Comparing Risks: Hip Fracture vs. Total Hip Replacement


Like all surgery, hip surgery has risks. But
there may be some important differences between the risks for hip fracture surgery versus
total hip replacement. I’m Rachelle Grossman with your latest health news. A new study
compared patients and found that those with hip fractures tended to be older, have other
medical conditions, and were at a higher risk of death. When a patient breaks a hip, surgery
is usually needed to help the fracture heal. In a total hip replacement, the damaged bone
is removed and the hip joint is replaced by a prosthesis. Previous research found that
patients undergoing a total hip replacement are generally younger and healthier.
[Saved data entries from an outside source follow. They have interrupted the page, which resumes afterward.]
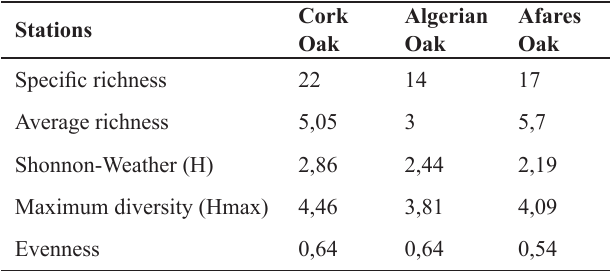
Table 2 . Specific and average richness, Shannon-Weaver diversity index and Evenness distribution of ants recorded in three study stations in the Guerrouche forest (Algeria)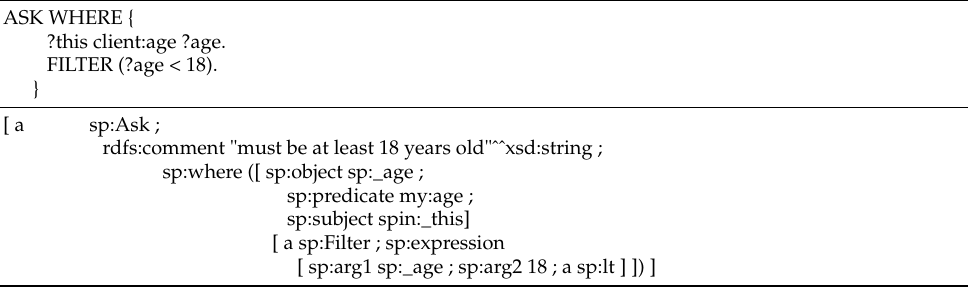
Table 8. SPARQL Query and SPIN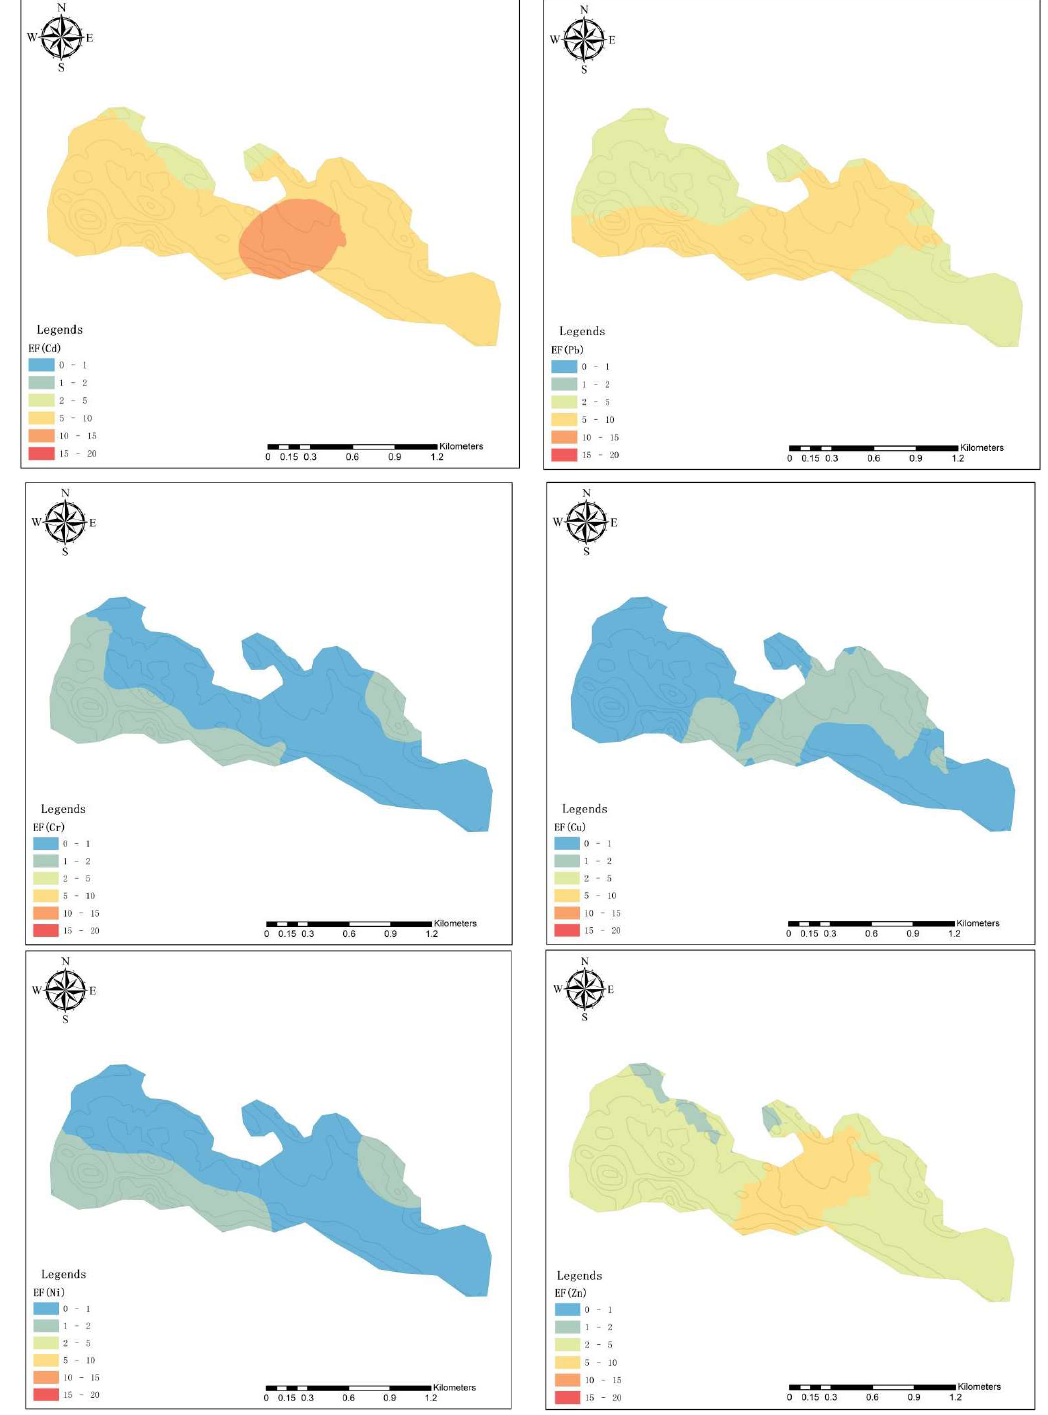
Figure 5. Distribution of enrichment factor (EF) of Cd, Pb, Cr, Cu, Ni and Zn in topsoil. 2. Soil profiles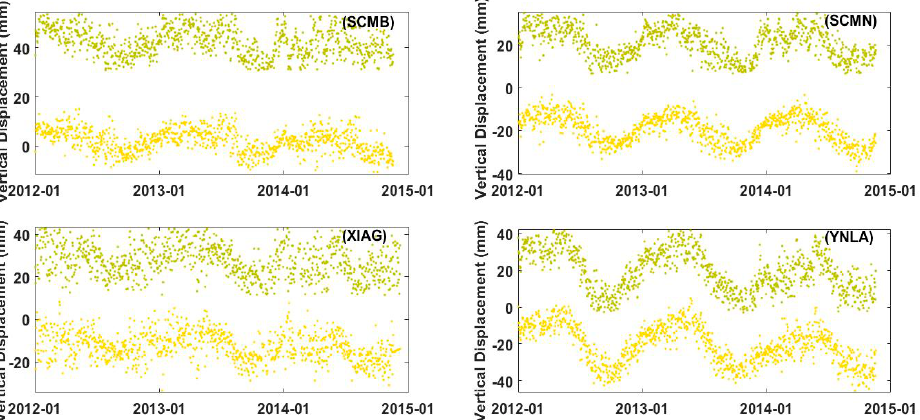
Figure 4. GPS time series before (green) and after (yellow) regional stacking filtering at selected stations (with station name in the top ‐ right corner of each time series).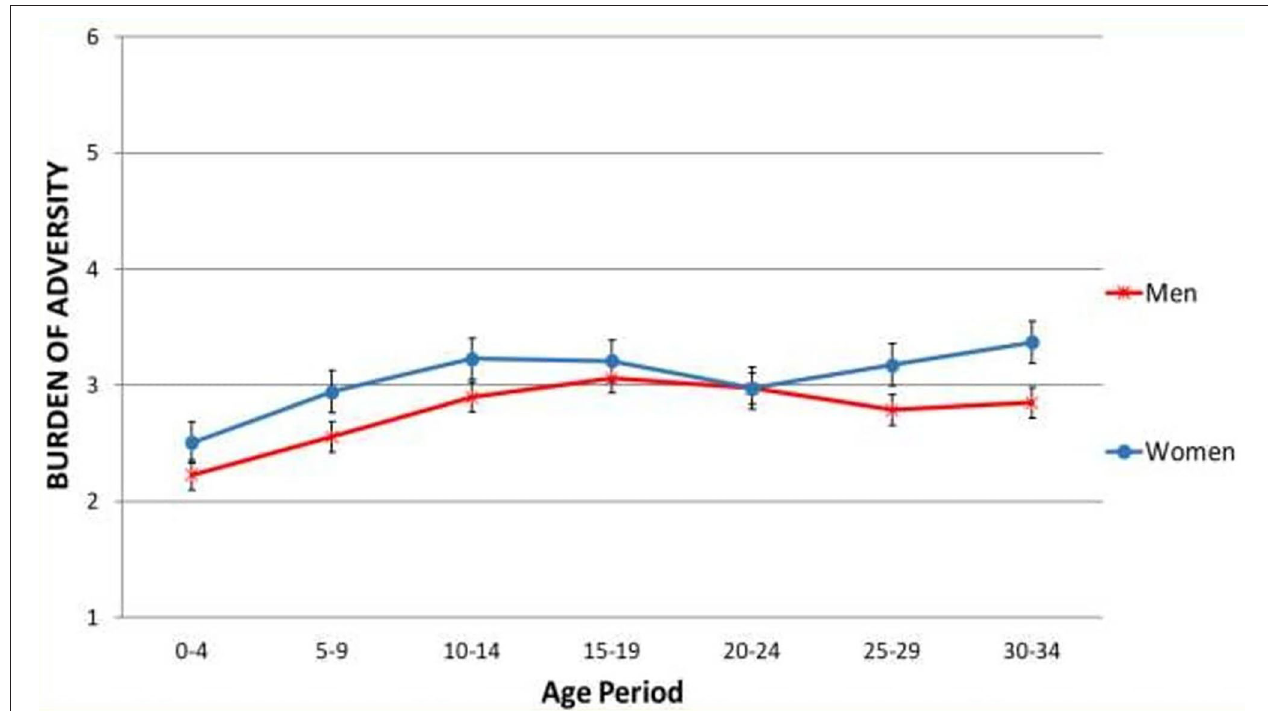
FIGURE 2 | Growth model analysis representing the burden of adversity trajectories. Vertical bars corresponds to standard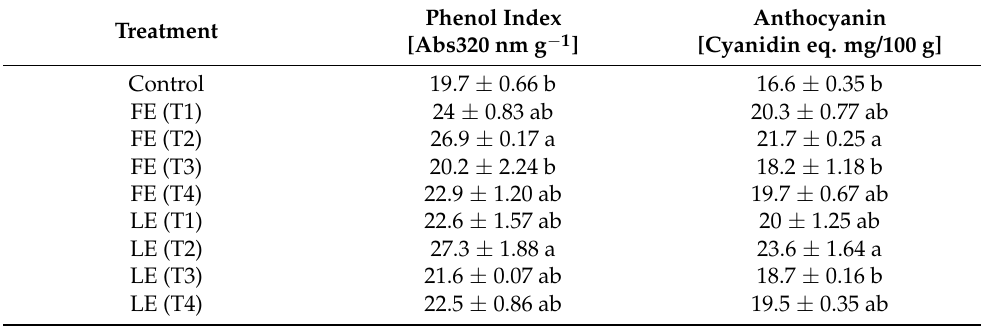
Table 2. Phenol index and anthocyanin content in rocket leaves treated with water (control = C) and with borage extracts (flowers extract = FE or leaves extract = LE) obtained with different maceration times: 1 day (T1), 3 days (T2), 7 days (T3), and 14 days (T4). Values are means ± SE ( n = 3). Data were subjected to one-way ANOVA. Different letters, where present, represent significant differences among treatments. Phenol Treatment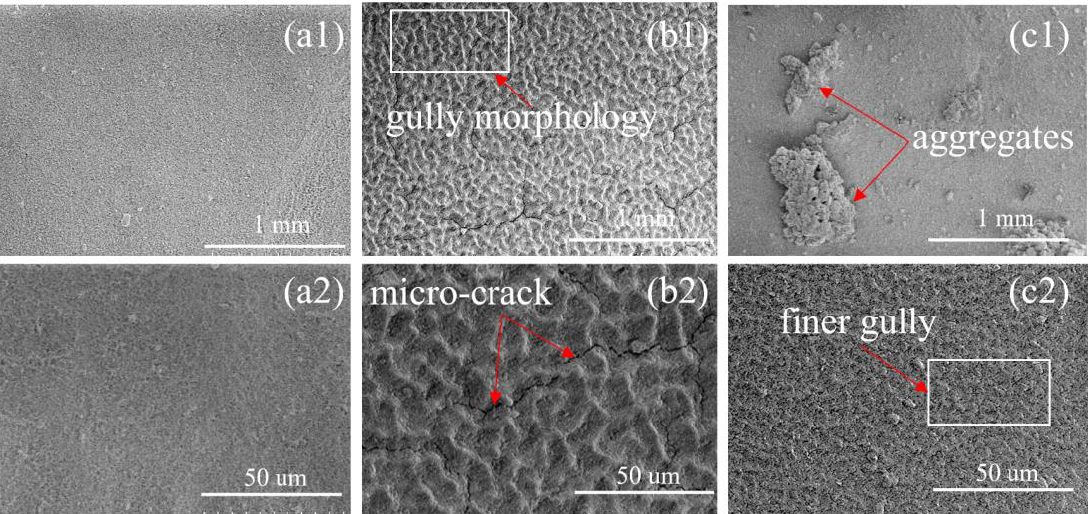
Figure 9. Surface SEM morphologies of the EPD 90 s coated magnet. ( a1 , a2 ) Without Mg 2+ and Cu 2+ ; ( b1 , b2 ) with Mg 2+ ; ( c1 , c2 ) with Cu 2+ .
Their
risk of death was only point-3 percent, while the risk of death for people undergoing hip
fracture surgery was 1-point-8 percent. In addition, patients having hip fracture surgery
were also much more likely to be admitted to the intensive care unit. Experts say that
because a hip fracture may cause pain, bleeding and immobility, they may also face an increased
likelihood of complications like heart attack, pneumonia and stroke.